Kajian ini diterbitkan setiap hari jumat
----------------------------------------------------------------------------------------------------
1.4. Raden Bondan Kejawan ( Lembu
Peteng )
Yang terjadi setelah itu di
kerajaan Majapahit adalah raja Brawijaya jatuh sakit. Ia tidak dapat berjalan. Kelumpuhan telah
menderanya dan tidak ada yang dapat menyembuhkannya. Hingga pada suatu hari ada
seorang dukun datang dan berkata pada
raja Brawijaya, "Tuan, anda tidak akan bisa sembuh dari penyakit anda ini
kecuali dengan menikahi seorang wanita yang bernama Wandhan Kuning. Wanita ini berasal dari kalangan rakyat jelata yang
rendah derajatnya dan sangat jelek." Dari penuturan dukun itu, hati Brawijaya tidak mempunyai keinginan untuk
memperistrinya. Akan tetapi keinginannya untuk sembuh dan lepas dari
penyakitnya itulah yang mendorong Brawijaya untuk tetap menikahi Wandhan
Kuning. Setelah lewat tiga hari dari pernikahannya, penyakit yang diderita oleh
Brawijaya mengalami perubahan. Dan hanya dengan waktu yang singkat Brawijaya
sembuh dari penyakitnya dan kesehatannya kembali seperti sedia kala.

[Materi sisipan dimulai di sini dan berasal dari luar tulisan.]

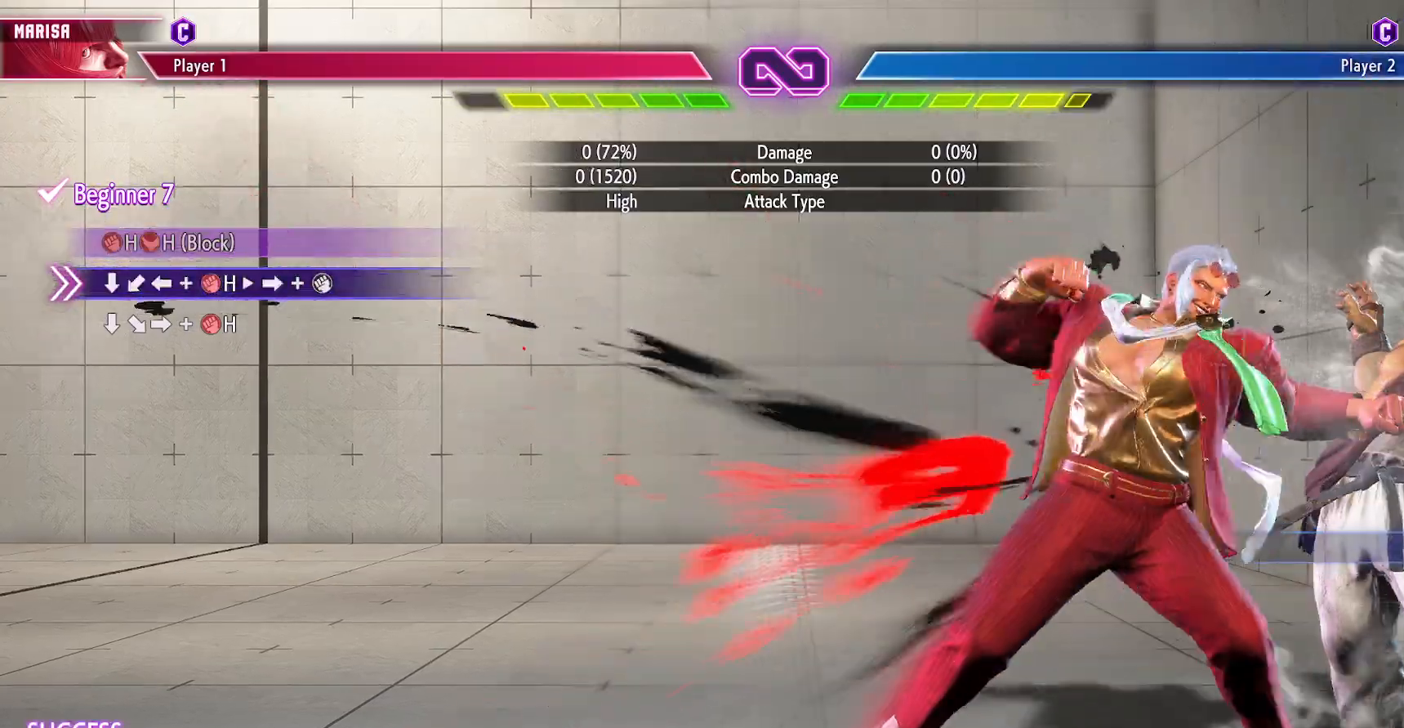
{"buttons": ["DPAD_RIGHT"], "events": [[117, "DPAD_DOWN", "down"], [150, "DPAD_LEFT", "down"], [217, "DPAD_DOWN", "up"], [233, "DPAD_LEFT", "up"], [300, "R1", "down"], [333, "R1", "up"], [350, "DPAD_RIGHT", "down"], [417, "R1", "down"], [467, "R1", "up"]]}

Dari perkawinannya itu, Wandhan
Kuning mengandung seorang anak. Saat menginjak usia melahirkan kandungan,
Wandhan Kuning pun melahirkan seorang anak laki-laki yang memiliki wajah yang
tampan. Brawijaya menamainya; Bondan
Kejawan. Pada waktu itu Brawijaya merasa malu kepada para menterinya dan
juga kepada orang-orang penting di kerajaan karena ia memiliki anak yang lahir
dari rahim seorang wanita yang derajatnya rendah, hina dan jelek. Maka dari itu
Brawijaya memutuskan megeluarkan Wandhan Kuning beserta anaknya dan
menyerahkannya kepada seorang petani yang hidup di desa Karang Jambu. Anak laki-laki Wandhan Kuning tumbuh dewasa dan ia
memakai nama panggilan Lembu Peteng.
Lembu Peteng hidup dalam keadaan yang buruk dan terhimpit kesusahan hidup
karena tidak ada pekerjaan lain yang dapat ia kerjakan kecuali bertani. Ia
merasa malu kepada masyarakat sekitar karena ia menjalani hidup sebagai orang
yang rendah derajatnya dan jelata. Sedangkan kabar yang mengatakan bahwa ia
adalah salah satu dari anak raja Brawijaya telah tersebar luas di masyarakat.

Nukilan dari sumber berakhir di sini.